Prosterman, 46, is an associate professor of history, and race and ethnicity studies at Salem College. His book “Defining Democracy: Electoral Reform and the Struggle for Power in New York City” was published by Oxford University Press in 2013. He has a doctorate degree in history from New York University.
“It’s the first time we have co-written a series of books,” Bryant said. “It was a real treat to partner with Dan on this series.”
Bryant and Prosterman moved to Winston-Salem from Syracuse, New York, in 2008. They have three children: Clara, 12; Sam, 7; Gabriel, 2, and three cats.
“We’ve always believed that it’s crucial to have kids involved in the democratic process,” Bryant said. They have taken Clara with them to vote since 2008 — when she was 4 months old.
“On election nights, nobody has a bedtime,” she said. “We have stickers and find ways to involve them from a young age, so when they are young adults, they’ll see how important and necessary it is.

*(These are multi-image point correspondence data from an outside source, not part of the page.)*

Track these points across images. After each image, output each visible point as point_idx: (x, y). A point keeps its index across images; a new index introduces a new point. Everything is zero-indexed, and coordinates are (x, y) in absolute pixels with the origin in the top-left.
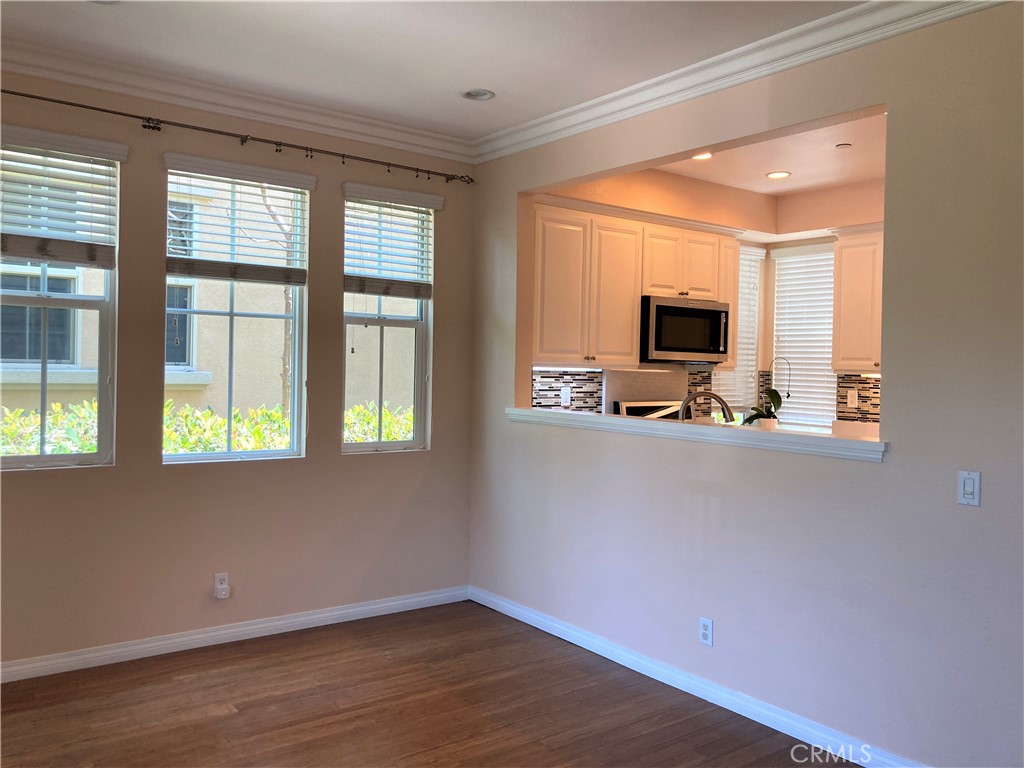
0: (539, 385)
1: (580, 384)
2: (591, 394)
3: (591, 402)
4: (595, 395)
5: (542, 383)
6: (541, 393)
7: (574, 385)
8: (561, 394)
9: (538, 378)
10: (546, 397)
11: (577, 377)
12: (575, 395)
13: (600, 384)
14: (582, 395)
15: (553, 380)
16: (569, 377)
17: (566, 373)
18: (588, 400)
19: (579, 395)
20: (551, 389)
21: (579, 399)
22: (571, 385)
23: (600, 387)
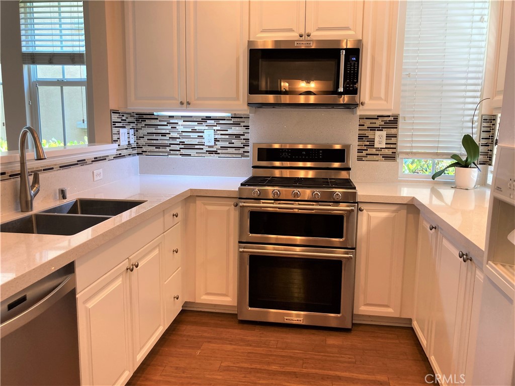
0: (182, 127)
1: (224, 127)
2: (238, 136)
3: (237, 143)
4: (242, 137)
5: (185, 126)
6: (184, 134)
7: (218, 128)
8: (204, 135)
9: (181, 122)
10: (189, 137)
11: (221, 122)
12: (220, 137)
13: (247, 127)
14: (227, 137)
15: (196, 123)
16: (213, 121)
17: (209, 118)
18: (233, 141)
19: (223, 137)
20: (194, 131)
21: (224, 140)
22: (215, 128)
23: (247, 131)
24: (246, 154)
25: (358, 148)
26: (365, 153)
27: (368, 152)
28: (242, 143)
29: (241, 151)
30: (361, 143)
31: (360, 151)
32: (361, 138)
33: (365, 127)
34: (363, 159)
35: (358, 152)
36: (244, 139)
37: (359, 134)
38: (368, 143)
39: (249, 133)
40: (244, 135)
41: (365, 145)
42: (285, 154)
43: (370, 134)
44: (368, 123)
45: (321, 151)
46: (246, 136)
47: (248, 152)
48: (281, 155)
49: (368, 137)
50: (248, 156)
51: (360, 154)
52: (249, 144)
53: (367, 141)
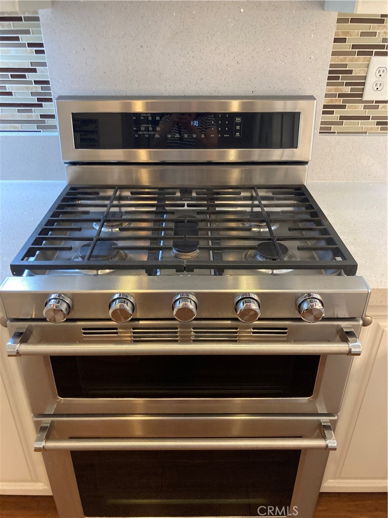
2: (18, 74)
3: (20, 92)
4: (31, 77)
13: (38, 48)
18: (9, 87)
23: (39, 58)
24: (49, 122)
25: (324, 101)
26: (338, 113)
27: (347, 112)
28: (32, 94)
29: (36, 113)
30: (333, 90)
31: (328, 109)
32: (334, 75)
33: (346, 47)
34: (334, 128)
35: (324, 113)
36: (36, 82)
37: (331, 66)
38: (347, 90)
39: (44, 64)
40: (34, 71)
41: (340, 96)
42: (147, 129)
43: (356, 64)
44: (355, 34)
45: (238, 120)
46: (41, 74)
47: (53, 117)
48: (136, 131)
49: (350, 72)
50: (54, 127)
51: (328, 118)
52: (50, 94)
53: (347, 84)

“I was thinking about how much fun it would be to vote in the local election and how much fun it would be to write a book about the process.
“If we could get them involved early, it would seem like not a chore but a responsibility and a privilege”
Prosterman’s research is on democracy and voting rights.
“Communicating those ideas to my college-age students has been exciting,” he said. “It’s been rewarding to take something that might seem esoteric, difficult, and complex and break it down for younger readers.”
The series is “board books,” sturdy books designed for children from birth to 4 years.
“But the feedback that we’re getting is that they are also good for children 8-9,” Bryant said. “They skew older than traditional board books.
“We wrote them with the whole family in mind. We were thinking of the patents and caregivers who may be reading them multiple times. We wanted them to be fun and informative.”
The couple hopes the books will spark conversation among generations.
“How people understand democracy and how they desire to influence the political process is different from city to city and state to state,” Prosterman said. “I think what we are seeing now reflects hope.”
“With this series, we are trying to have a conversation with young people and start them as early as possible. When they are young children, they are asking questions all the time about how our society works in the U.S. With this series, we are trying to provide answers and continue the conversation with parents and caregivers.”
Bryan said, “Between our two careers, we hope to influence people from birth to post-graduate.”
The couple says that the series is well-timed to help people respond to the current moment.
“Working on these books is like a love letter to America,” Bryan said. “With people working together, we can get closer to a working democracy.
“We didn’t want to be cynical. We wanted to focus on how amazing it can be to live in a country where people can determine their leadership and their future.”